Bipartisan Senate Coalition Support Fair Sharing of Oil Revenue with Coastal States

Press Release

Date: July 22, 2010
Location: Washington, DC

A bipartisan group of 24 U.S. Senators today expressed their support for allowing coastal states to share in a fair portion of the revenues from energy production in the outer Continental Shelf (OCS). In a letter to all 100 Senators, these 24 Senators urged their colleagues to support a revenue sharing plan that recognizes the role that coastal states play in hosting offshore oil and gas exploration.

Joining Senator George Lemieux (R-FL) were Senators Mary L. Landrieu (D-LA), Lisa Murkowski (R-AK), Richard Burr (R-NC), Mark Begich (D-AK), Saxby Chambliss (R-GA), Jeff Sessions (R-AL), Kay Hagan (D-NC), Jim Webb (D-VA), Robert Bennett (R-UT), Lamar Alexander (R-SC), David Vitter (R- LA), John Cornyn (R-TX), George Voinovich (R- OH), John McCain (R-AZ), Kay Bailey Hutchison (R-TX), Richard Shelby (R-AL), Jim Inhofe (R-OK), Lindsey Graham (R-SC), Tom Coburn (R-OK), Thad Cochran (R-MS), Roger Wicker (R-MS), and Sam Brownback (R-KS).

"Each of us and our constituents hold varying views on offshore energy production in the federal waters seaward of our states," the Senators wrote. "We make no collective statement on such production -- some of us would favor it and some of us would not necessarily favor it. We are united, however, in our position that any such production in federal waters must include a program in which affected coastal states and coastal political subdivisions are entitled to a share of the federal revenues resulting from such production."

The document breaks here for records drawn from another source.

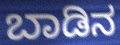
ಬಾಡಿನ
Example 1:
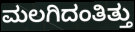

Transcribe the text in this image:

ಮಲಗಿದಂತಿತ್ತು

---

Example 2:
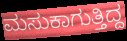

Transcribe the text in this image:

ಮಸುಕಾಗುತ್ತಿದ್ದ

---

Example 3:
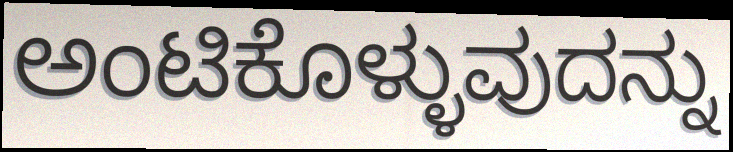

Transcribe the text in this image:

ಅಂಟಿಕೊಳ್ಳುವುದನ್ನು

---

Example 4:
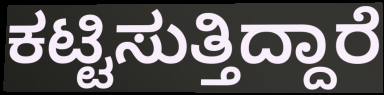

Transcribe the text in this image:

ಕಟ್ಟಿಸುತ್ತಿದ್ದಾರೆ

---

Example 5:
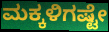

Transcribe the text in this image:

ಮಕ್ಕಳಿಗಷ್ಟೇ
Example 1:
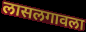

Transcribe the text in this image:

लासलगावला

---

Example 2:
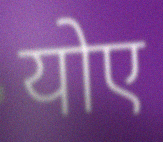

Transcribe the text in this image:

योए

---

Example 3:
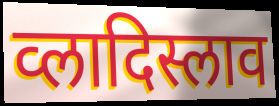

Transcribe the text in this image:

व्लादिस्लाव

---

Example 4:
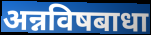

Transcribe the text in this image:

अन्नविषबाधा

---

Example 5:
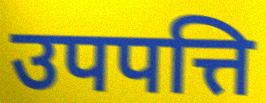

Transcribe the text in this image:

उपपत्ति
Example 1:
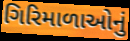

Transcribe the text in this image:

ગિરિમાળાઓનું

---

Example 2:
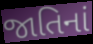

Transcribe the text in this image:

જાતિનાં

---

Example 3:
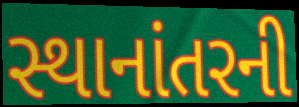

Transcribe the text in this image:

સ્થાનાંતરની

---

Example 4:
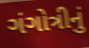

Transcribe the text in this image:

ગંગોત્રીનું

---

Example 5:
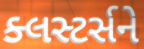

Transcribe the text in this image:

ક્લસ્ટર્સને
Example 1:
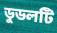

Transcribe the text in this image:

ডুডলটি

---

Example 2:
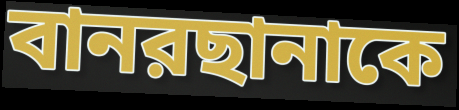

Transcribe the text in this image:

বানরছানাকে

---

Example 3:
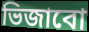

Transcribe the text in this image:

ভিজাবো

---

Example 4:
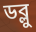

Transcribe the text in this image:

ডব্লু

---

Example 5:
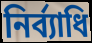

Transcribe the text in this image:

নির্ব্যাধি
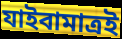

Since 1933, offshore oil and gas production has generated over $165 billion in revenue for the federal treasury -- the second largest source of federal revenue after income taxes. This revenue currently bypasses coastal states and goes directly to the Federal Treasury, even as the coastal environment is severely impacted by energy development. However, states that host onshore energy production on federal lands receive 50 percent of the revenues as compensation for the impacts, and have since 1920.

"All of our states are shouldered with fiscal challenges similar to those of the federal government," the Senators wrote. "States also face hard choices regarding the balance between local costs and national benefits. Should Congress enact laws that would have coastal states host more production of the OCS, it is important to consider the local impacts. OCS production places vastly heightened demands on transportation services, ports, fuel supplies, pipeline corridors, public health and safety, and other infrastructural and social resources. There are also associated risks, actual and perceived, to coastal economies in terms of fisheries, tourism, recreation, and wildlife habitat. As the Gulf Spill shows, production in federal waters beyond three miles from shore can have even greater impacts than production in near-shore state waters."